**EXERCISE PROMPT**
Repeat every line of the data exactly, but not the pictures.

== INFORMATION SUPPLIED

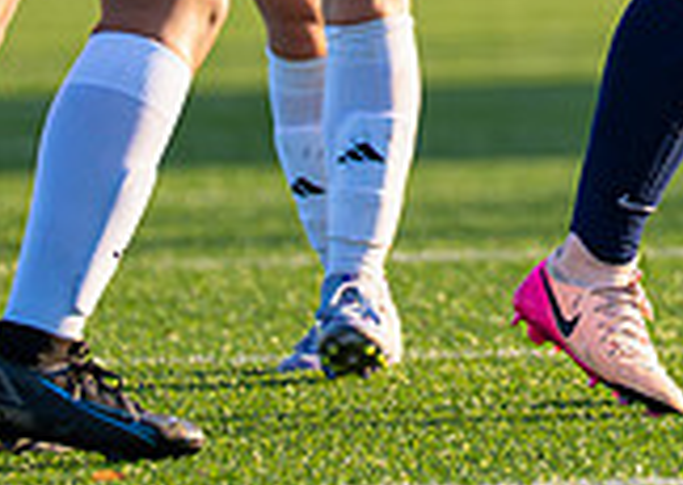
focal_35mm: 1136
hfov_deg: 1.8
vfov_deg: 1.3
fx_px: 21990
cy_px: -397
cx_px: 840
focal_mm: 200
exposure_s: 1/2500
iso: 400
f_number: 2.8
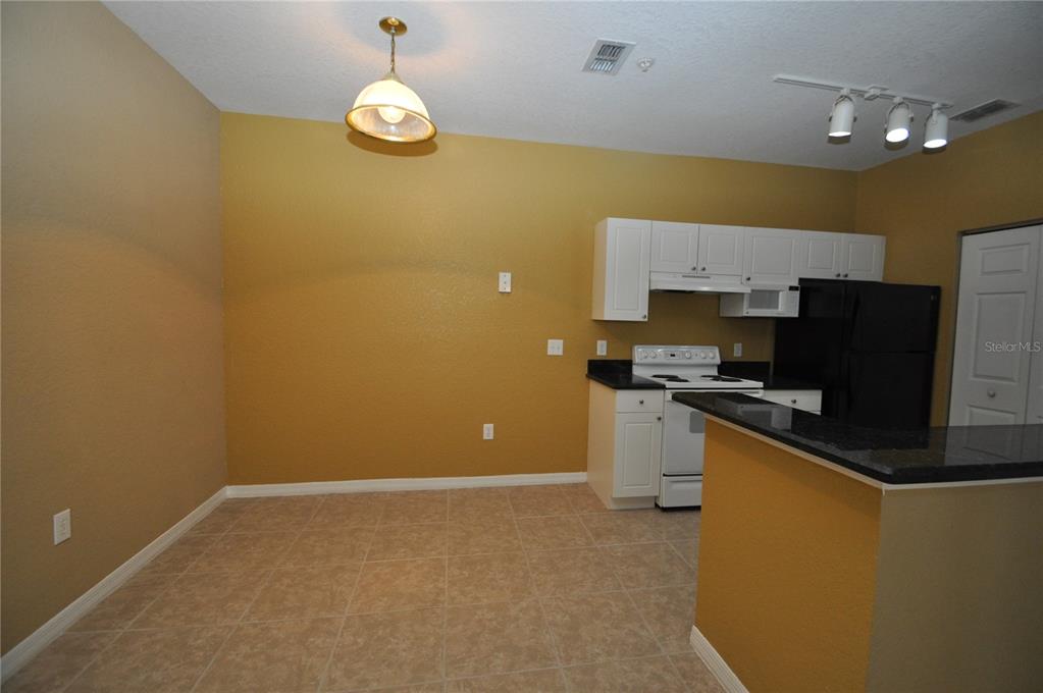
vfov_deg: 77.2
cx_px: 522
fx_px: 434
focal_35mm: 15
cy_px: 346
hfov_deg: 100.4
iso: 800
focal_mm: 10
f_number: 4
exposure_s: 1/60
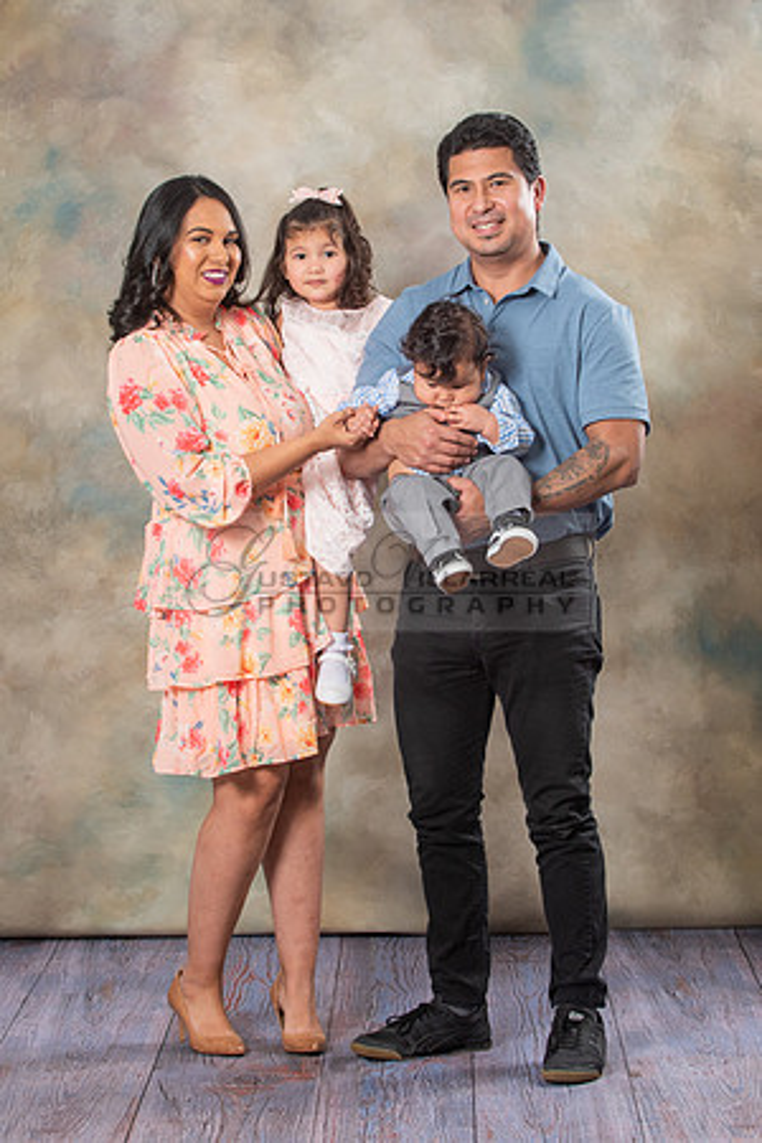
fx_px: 3827
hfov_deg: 11.4
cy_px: 487
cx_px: 405
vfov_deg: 17.0
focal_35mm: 121
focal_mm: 70
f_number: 5.6
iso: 200
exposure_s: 1/125
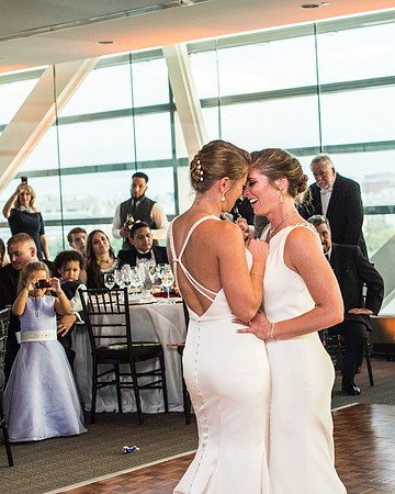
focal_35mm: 83
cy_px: 251
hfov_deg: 18.4
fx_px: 1208
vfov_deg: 23.1
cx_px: 331
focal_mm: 50
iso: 400
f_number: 3.2
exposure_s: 1/200
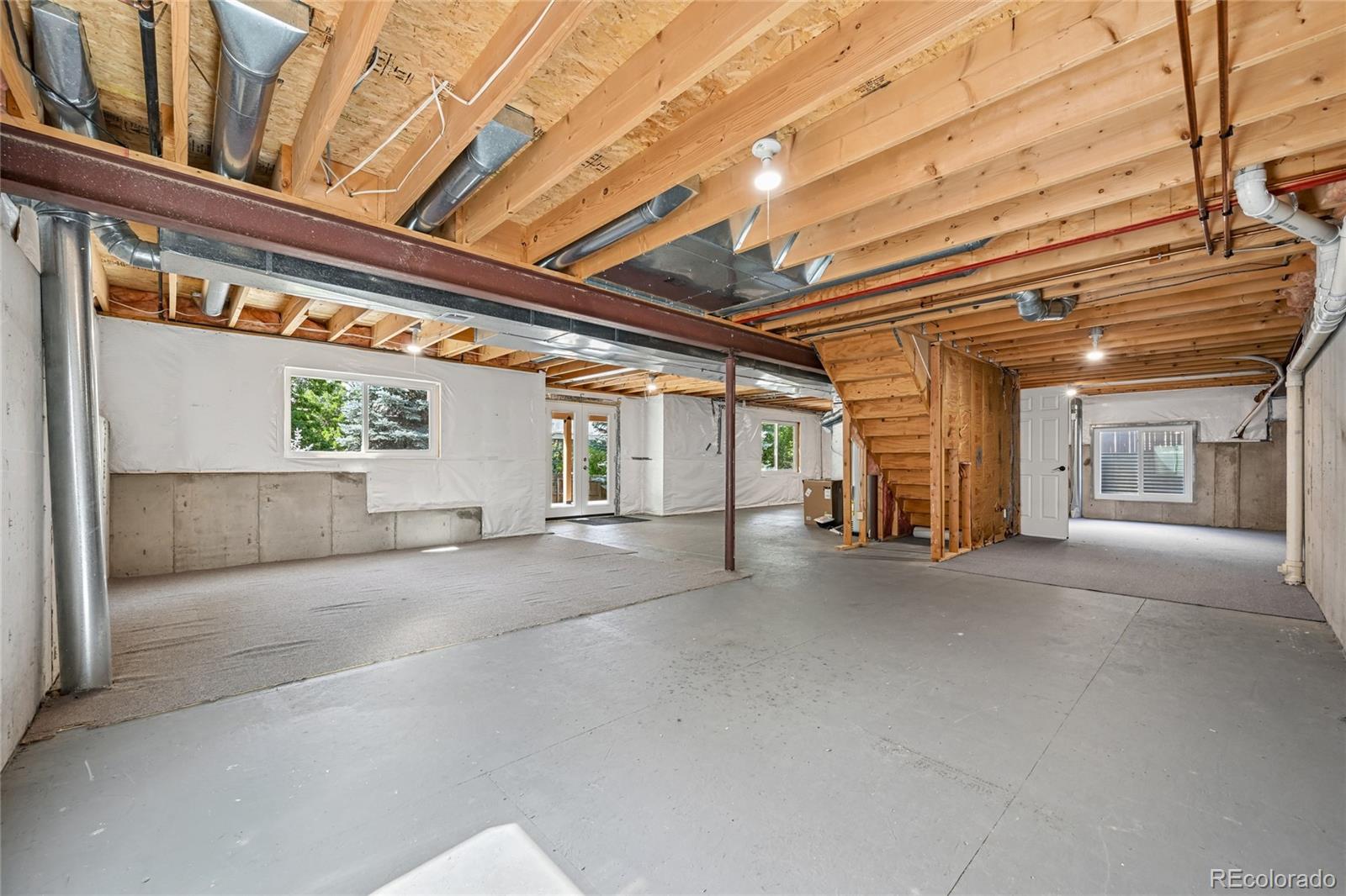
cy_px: 448
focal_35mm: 14
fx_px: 523
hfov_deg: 104.3
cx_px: 673
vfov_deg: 81.2
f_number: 10
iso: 400
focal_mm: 14
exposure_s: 1/13
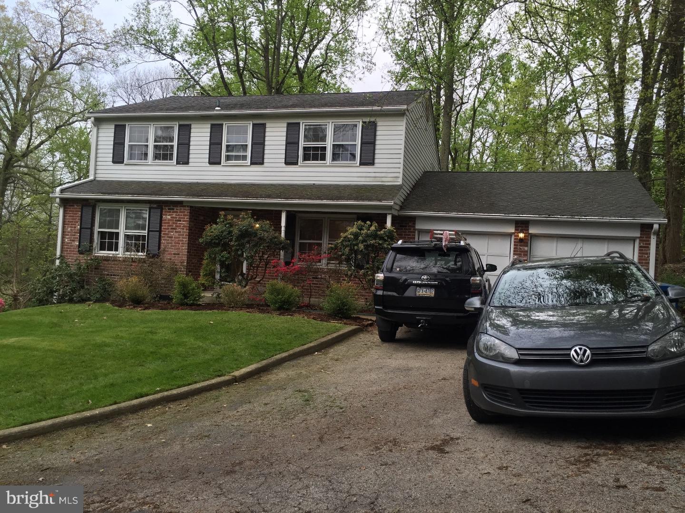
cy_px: 256
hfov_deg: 61.7
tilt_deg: +1.5
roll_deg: -4.5
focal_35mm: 29
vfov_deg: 48.2
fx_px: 574
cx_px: 342
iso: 40
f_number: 2.2
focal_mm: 4.15
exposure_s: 1/120
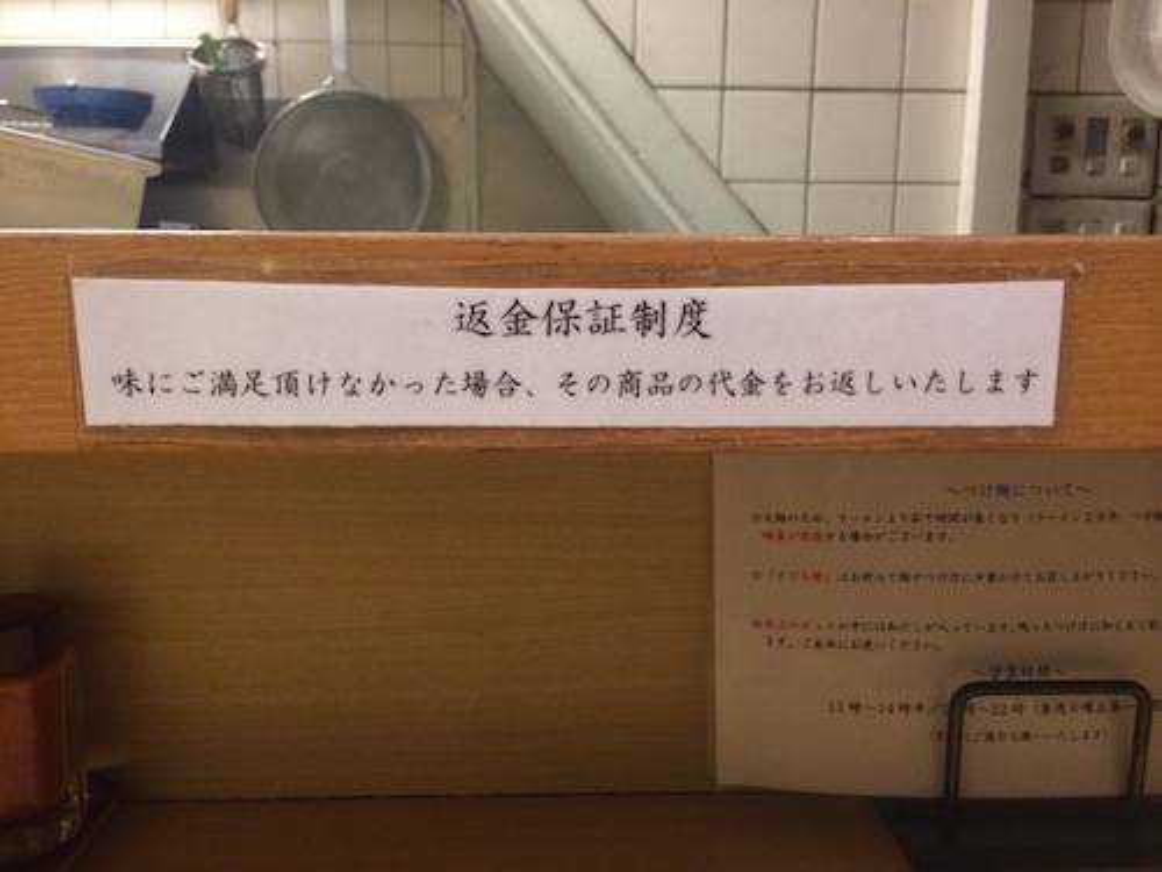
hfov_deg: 60.0
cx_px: 581
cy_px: 436
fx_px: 1007
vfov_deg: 46.8
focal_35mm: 30
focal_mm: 4.12
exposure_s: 1/30
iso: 125
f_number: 2.2
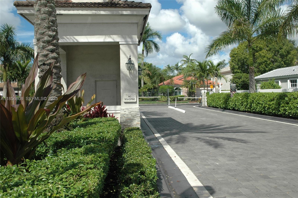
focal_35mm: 33
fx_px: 273
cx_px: 149
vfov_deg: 39.9
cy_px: 99
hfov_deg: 57.3
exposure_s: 1/500
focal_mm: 22
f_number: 11
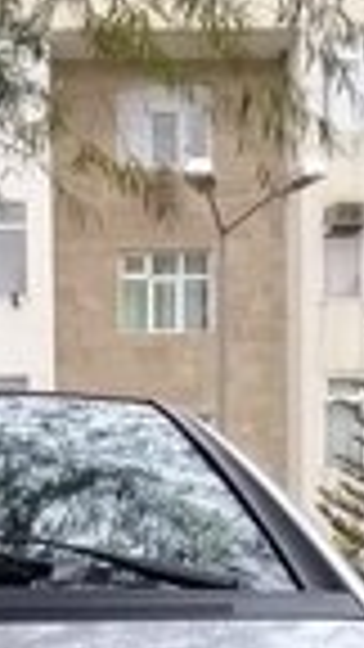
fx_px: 1990
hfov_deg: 10.2
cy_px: 886
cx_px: -130
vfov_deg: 17.2
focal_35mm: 116
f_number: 2.2
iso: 125
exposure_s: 1/33
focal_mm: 3.3
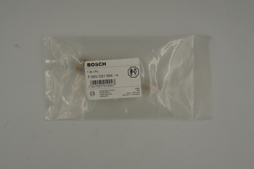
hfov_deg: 37.9
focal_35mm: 52
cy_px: 84
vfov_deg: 25.7
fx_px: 370
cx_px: 127
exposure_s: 1/125
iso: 200
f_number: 11
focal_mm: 35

====

**TASK RESPONSE**
focal_35mm: 1136
hfov_deg: 1.8
vfov_deg: 1.3
fx_px: 21990
cy_px: -397
cx_px: 840
focal_mm: 200
exposure_s: 1/2500
iso: 400
f_number: 2.8
vfov_deg: 77.2
cx_px: 522
fx_px: 434
focal_35mm: 15
cy_px: 346
hfov_deg: 100.4
iso: 800
focal_mm: 10
f_number: 4
exposure_s: 1/60
fx_px: 3827
hfov_deg: 11.4
cy_px: 487
cx_px: 405
vfov_deg: 17.0
focal_35mm: 121
focal_mm: 70
f_number: 5.6
iso: 200
exposure_s: 1/125
focal_35mm: 83
cy_px: 251
hfov_deg: 18.4
fx_px: 1208
vfov_deg: 23.1
cx_px: 331
focal_mm: 50
iso: 400
f_number: 3.2
exposure_s: 1/200
cy_px: 448
focal_35mm: 14
fx_px: 523
hfov_deg: 104.3
cx_px: 673
vfov_deg: 81.2
f_number: 10
iso: 400
focal_mm: 14
exposure_s: 1/13
cy_px: 256
hfov_deg: 61.7
tilt_deg: +1.5
roll_deg: -4.5
focal_35mm: 29
vfov_deg: 48.2
fx_px: 574
cx_px: 342
iso: 40
f_number: 2.2
focal_mm: 4.15
exposure_s: 1/120
hfov_deg: 60.0
cx_px: 581
cy_px: 436
fx_px: 1007
vfov_deg: 46.8
focal_35mm: 30
focal_mm: 4.12
exposure_s: 1/30
iso: 125
f_number: 2.2
focal_35mm: 33
fx_px: 273
cx_px: 149
vfov_deg: 39.9
cy_px: 99
hfov_deg: 57.3
exposure_s: 1/500
focal_mm: 22
f_number: 11
fx_px: 1990
hfov_deg: 10.2
cy_px: 886
cx_px: -130
vfov_deg: 17.2
focal_35mm: 116
f_number: 2.2
iso: 125
exposure_s: 1/33
focal_mm: 3.3
hfov_deg: 37.9
focal_35mm: 52
cy_px: 84
vfov_deg: 25.7
fx_px: 370
cx_px: 127
exposure_s: 1/125
iso: 200
f_number: 11
focal_mm: 35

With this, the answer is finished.